Quality — the aesthetic score (below), 0–100.
Latency — wall-clock time to a compiled, contract-typed component.
Cost — provider spend for the generation, in USD.

The dashboard publishes per-cell results. It is not a provider leaderboard — see Judge panel.

Quality scoring

Quality is the mean of five aesthetic dimensions, each weighted equally at 20% and scored 0–100:

Dimension	What it captures
Layout	Spacing, alignment, structure, responsive behavior
Design tokens	Correct use of `@ggui-ai/design` tokens over ad-hoc CSS
Hierarchy	Visual weighting — what reads first, second, third
Polish	States, affordances, finish; the absence of rough edges
Data presentation	How clearly the contract’s data is rendered

The pass threshold is 70. A cell at or above 70 is a pass; below is a fail. The five-dimension breakdown is published alongside the composite so a regression can be traced to the dimension that moved.

Judge panel

Quality is not scored by a single model. Each generation is judged by a three-provider panel — claude, openai, and google — all run at temperature 0 for determinism. The published score is the panel mean, and the per-cell spread across the three judges is shown alongside it.

The panel exists to neutralize single-model bias: no model judges only its own output, and a generous-to-self or harsh-to-rivals bias from any one judge is diluted by the other two. The visible spread is the honesty check — a wide spread on a cell is a signal that the judges disagree, not a number to trust blindly.
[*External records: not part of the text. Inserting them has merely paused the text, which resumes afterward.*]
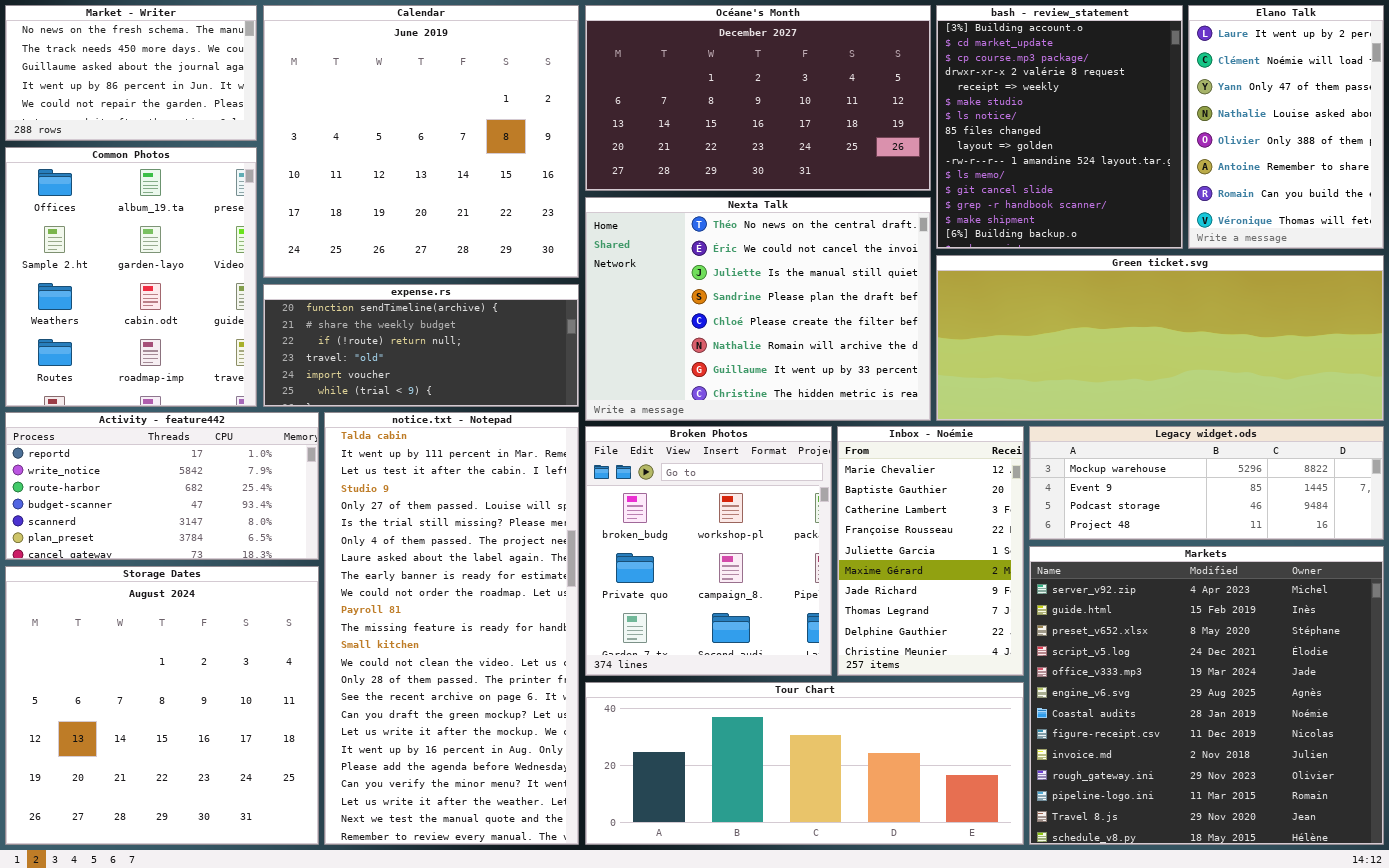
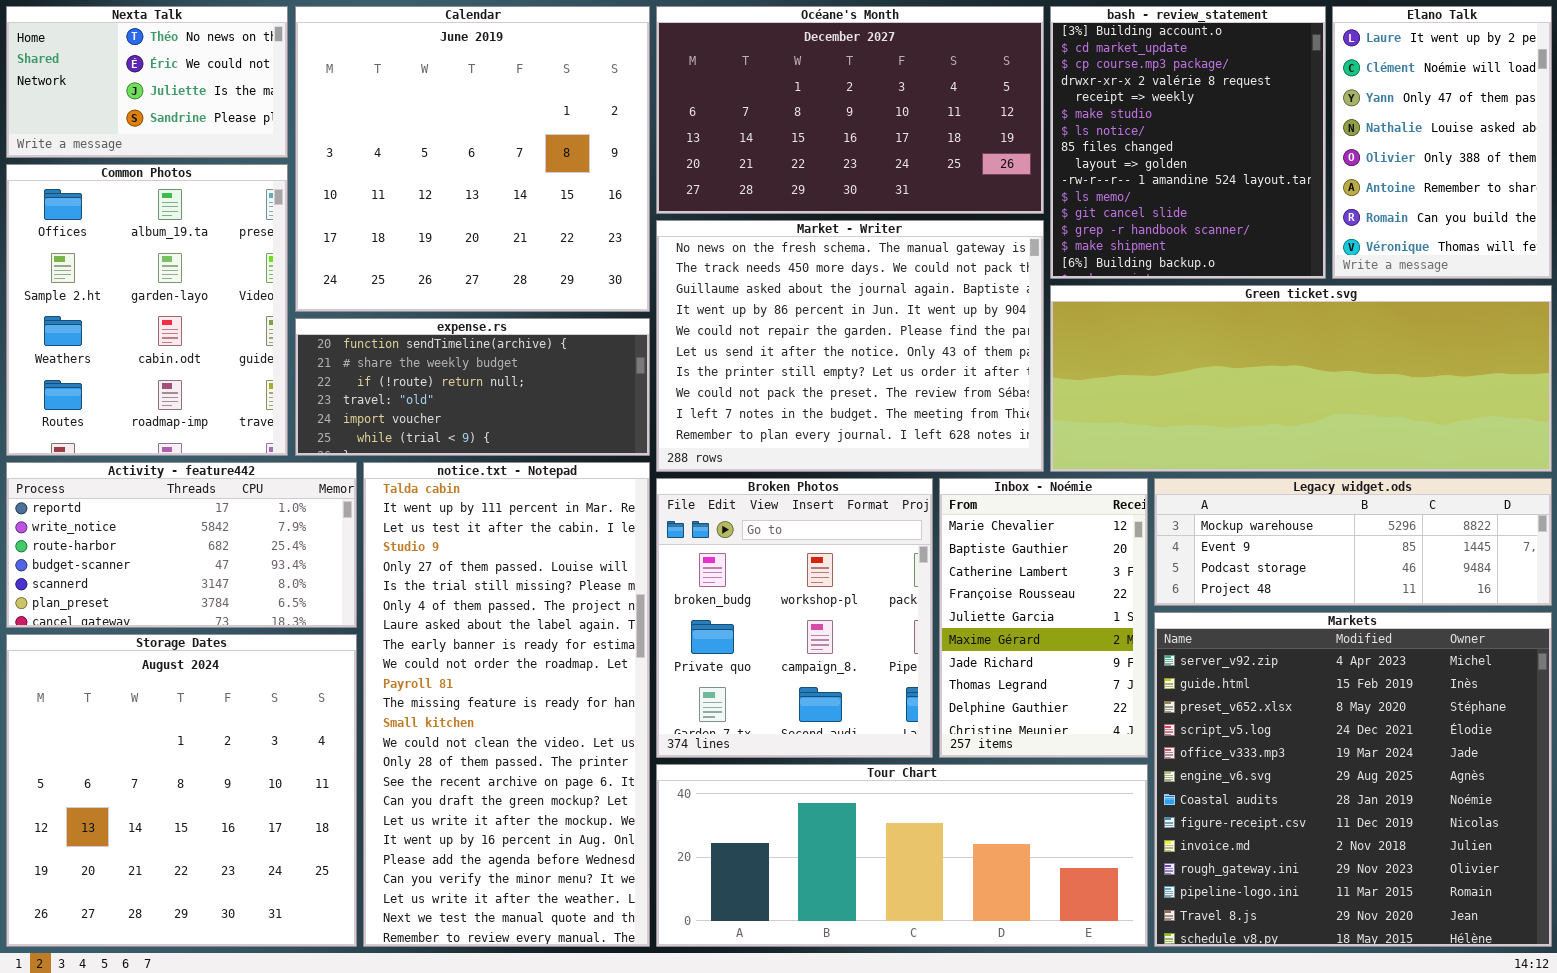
Market - Writer: [5,5,257,141] -> [656,220,1044,472], moved, resized
Nexta Talk: [585,197,931,421] -> [6,6,288,158], moved, resized

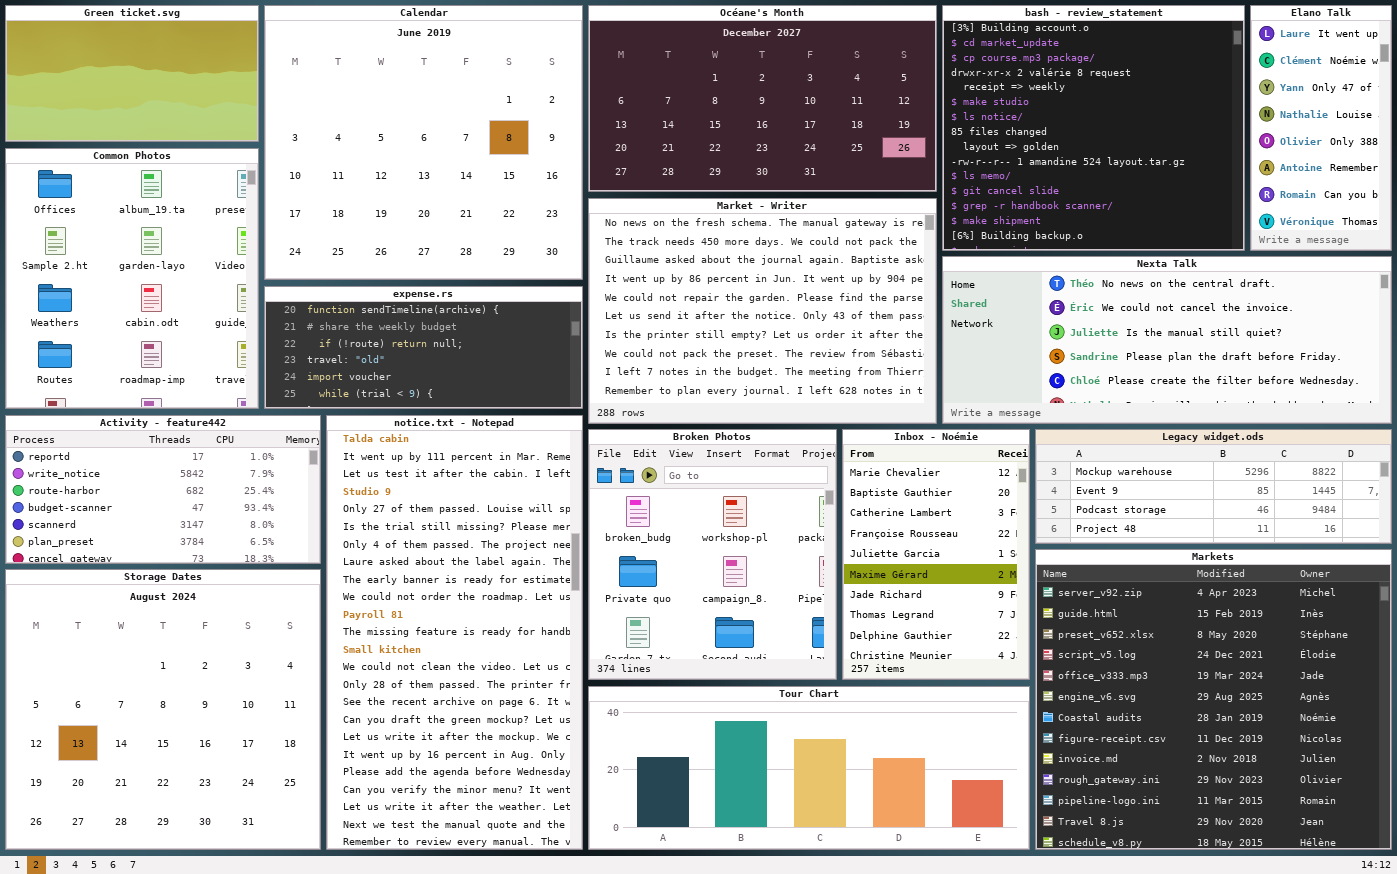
Nexta Talk: [6,6,288,158] -> [942,256,1392,424], moved, resized
bash - review_statement: [1050,6,1326,279] -> [942,5,1245,251], resized
Elano Talk: [1332,6,1552,279] -> [1250,5,1392,251], resized
Green ticket.svg: [1050,285,1552,472] -> [5,5,259,142], moved, resized

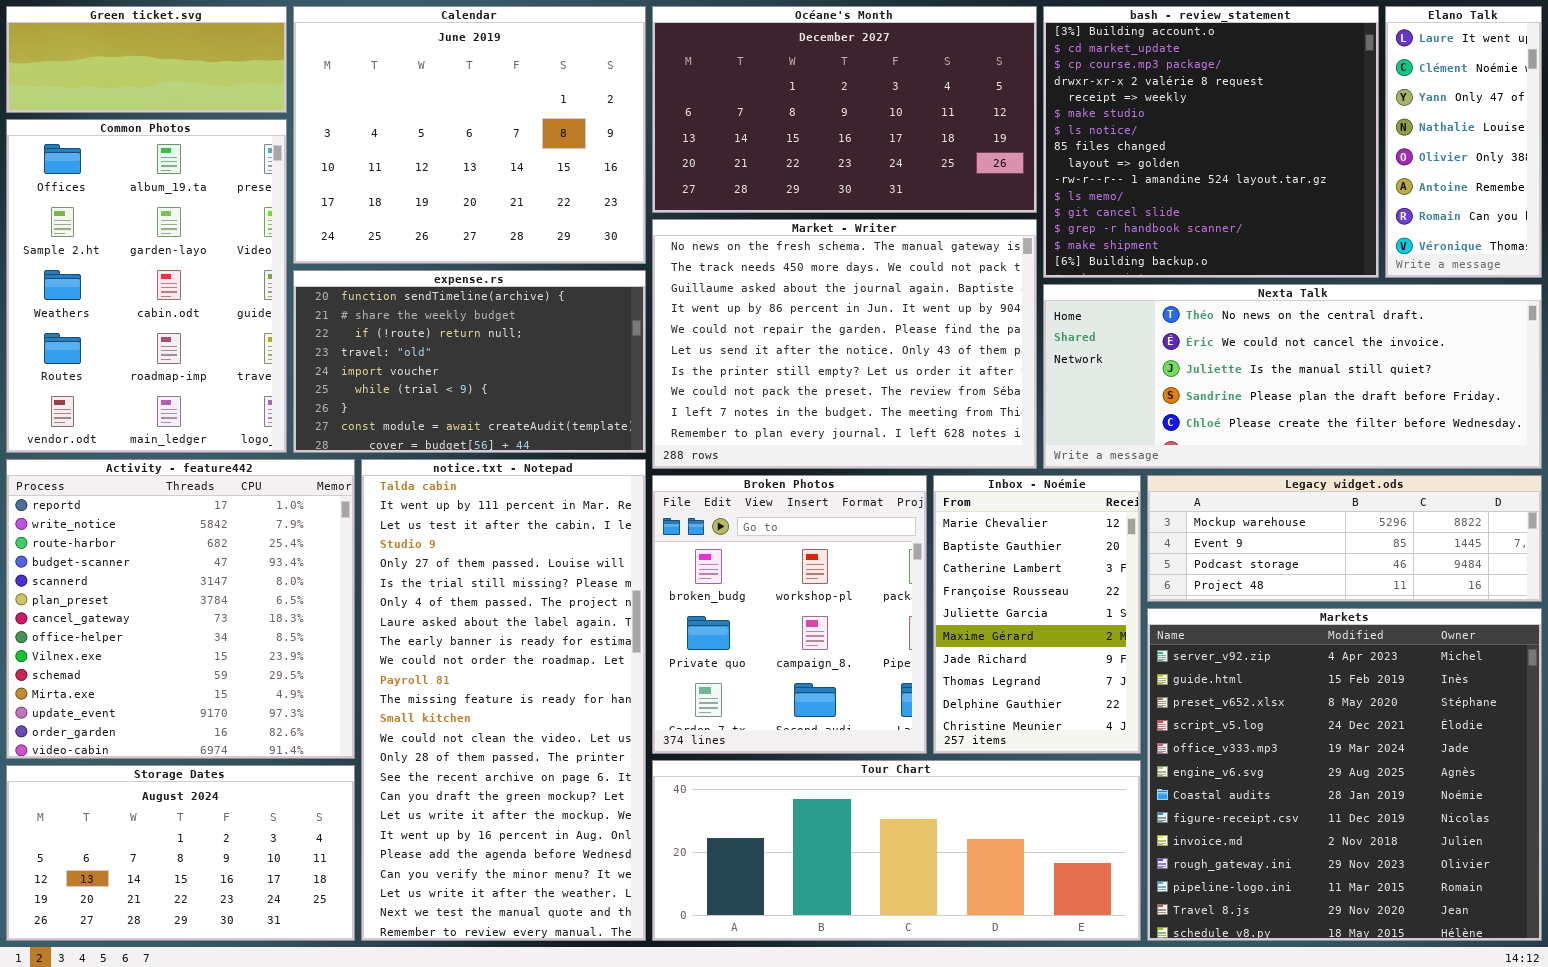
Green ticket.svg: [5,5,259,142] -> [6,6,287,113], resized
Calendar: [264,5,583,280] -> [293,6,646,264], resized
Common Photos: [5,148,259,409] -> [6,119,287,453], resized
expense.rs: [264,286,583,409] -> [293,270,646,453], resized
Activity - feature442: [5,415,321,564] -> [6,459,355,759], resized
Storage Dates: [5,569,321,850] -> [6,765,355,941], resized

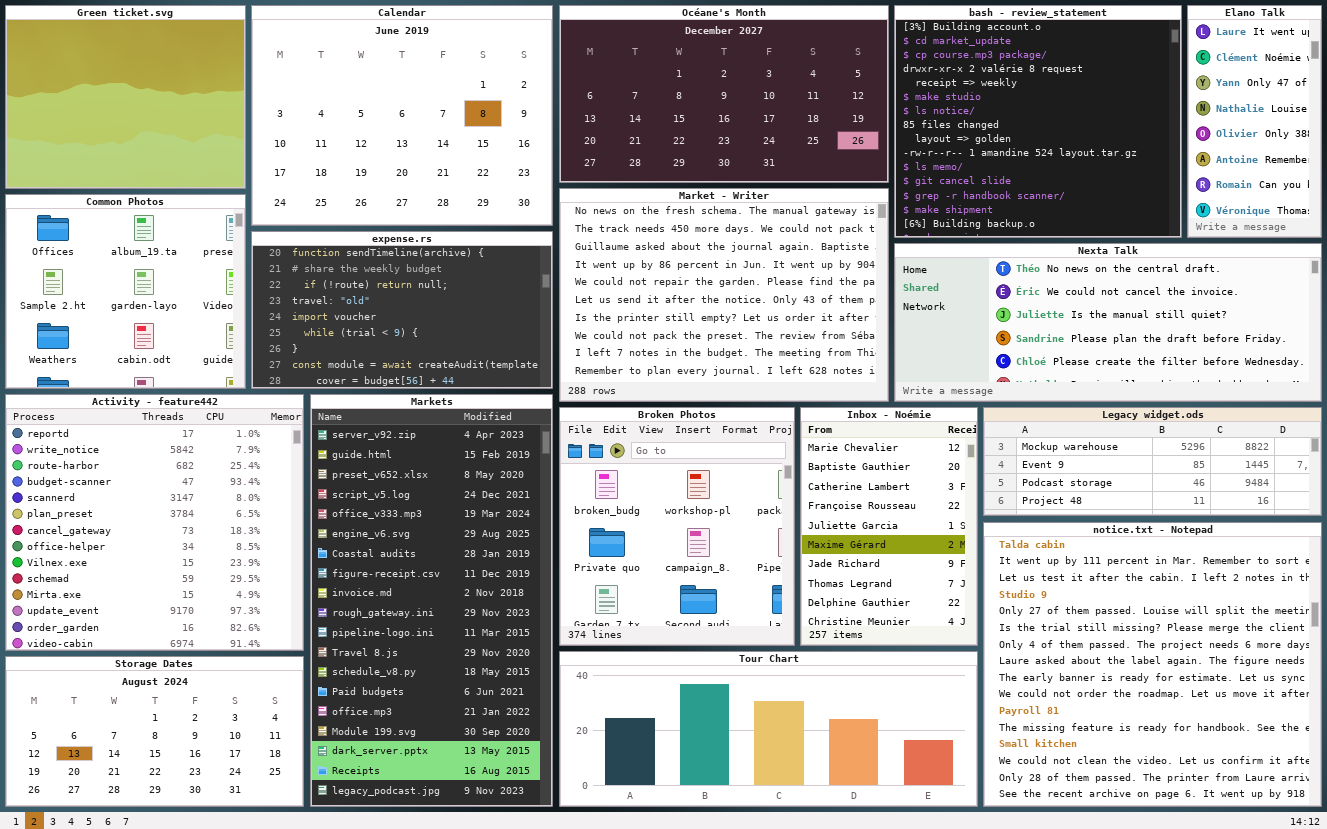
Green ticket.svg: [6,6,287,113] -> [5,5,246,189], resized
Common Photos: [6,119,287,453] -> [5,194,246,389], resized
notice.txt - Notepad: [361,459,646,941] -> [983,522,1322,807], moved, resized
Markets: [1147,608,1542,941] -> [310,394,553,807], moved, resized

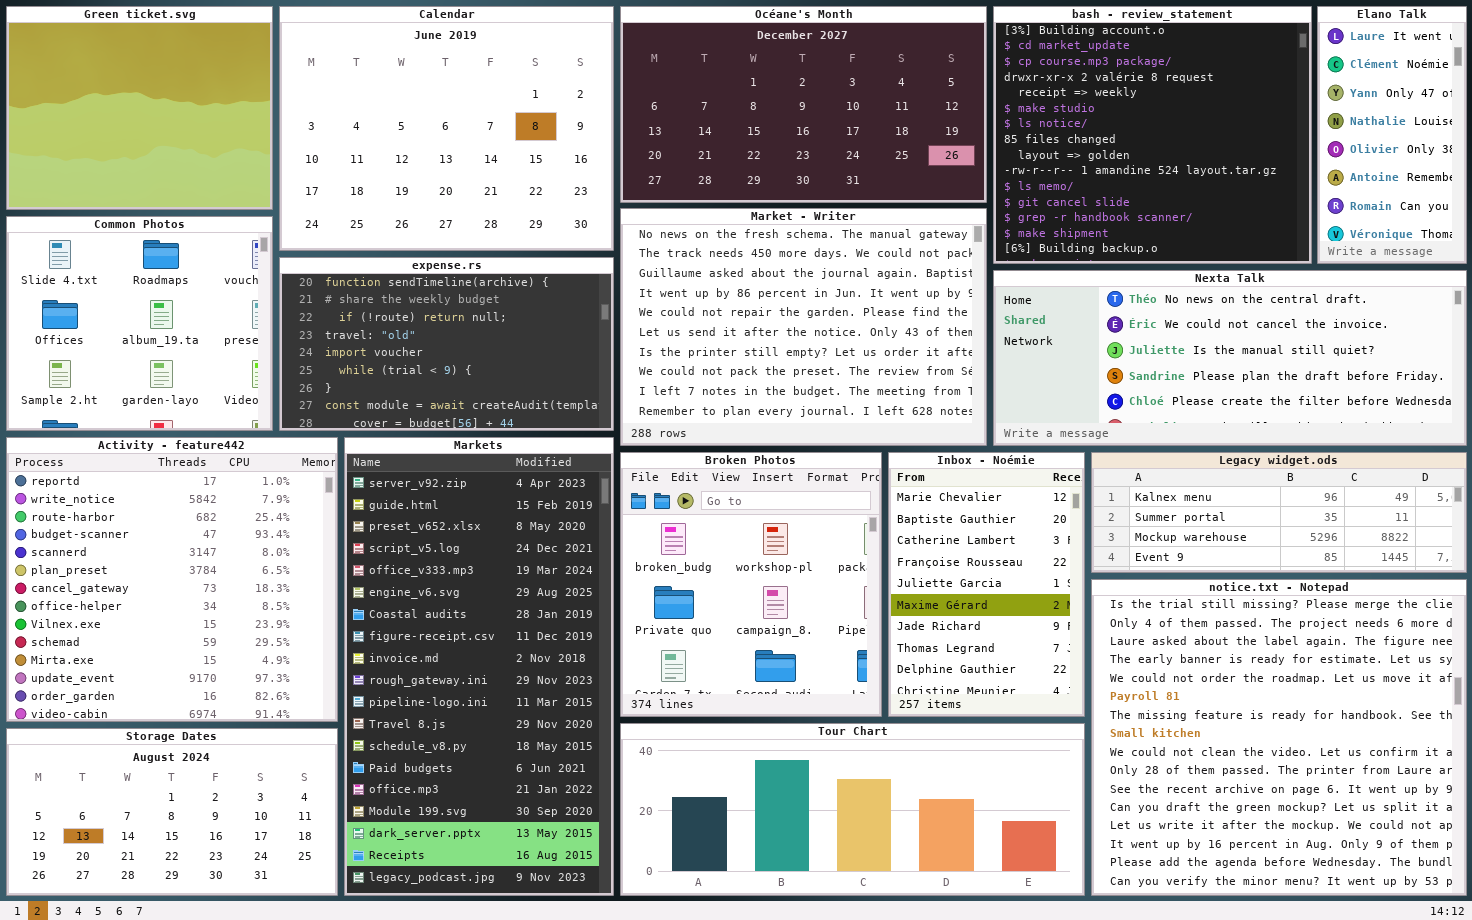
Common Photos: [5,194,246,389] -> [6,216,273,431], scrolled up 1 row
Legacy widget.ods: [983,407,1322,516] -> [1091,452,1467,573], scrolled up 2 rows
notice.txt - Notepad: [983,522,1322,807] -> [1091,579,1467,896], scrolled down 5 rows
This is why the dashboard publishes per-cell scores, not a provider ranking. The unit of truth is “this model, this tier, on this prompt” — rolling that up into a single “best provider” headline would discard exactly the per-cell, per-dimension detail the panel is designed to preserve.

Corpus

The harness runs against a fixed set of generation prompts — representative UI shapes that exercise the contract surface: weather-card, survey-form, kanban-board, and others, plus gadget commits (renderer-side capability flows). The corpus is fixed so that night-over-night movement reflects model and triad changes, not a shifting set of prompts.

Reproducibility

The benchmark is source-available — the entire harness ships in the public repo. To run it yourself:

git clone https://github.com/ggui-ai/ggui
cd ggui
pnpm install
pnpm --filter @ggui-ai/benchmark bench …

You need a provider API key (set the relevant provider environment variable; the harness reads it the same way the live dashboard does). The benchmark dataset is licensed CC-BY-4.0 — reuse it, cite it, build on it.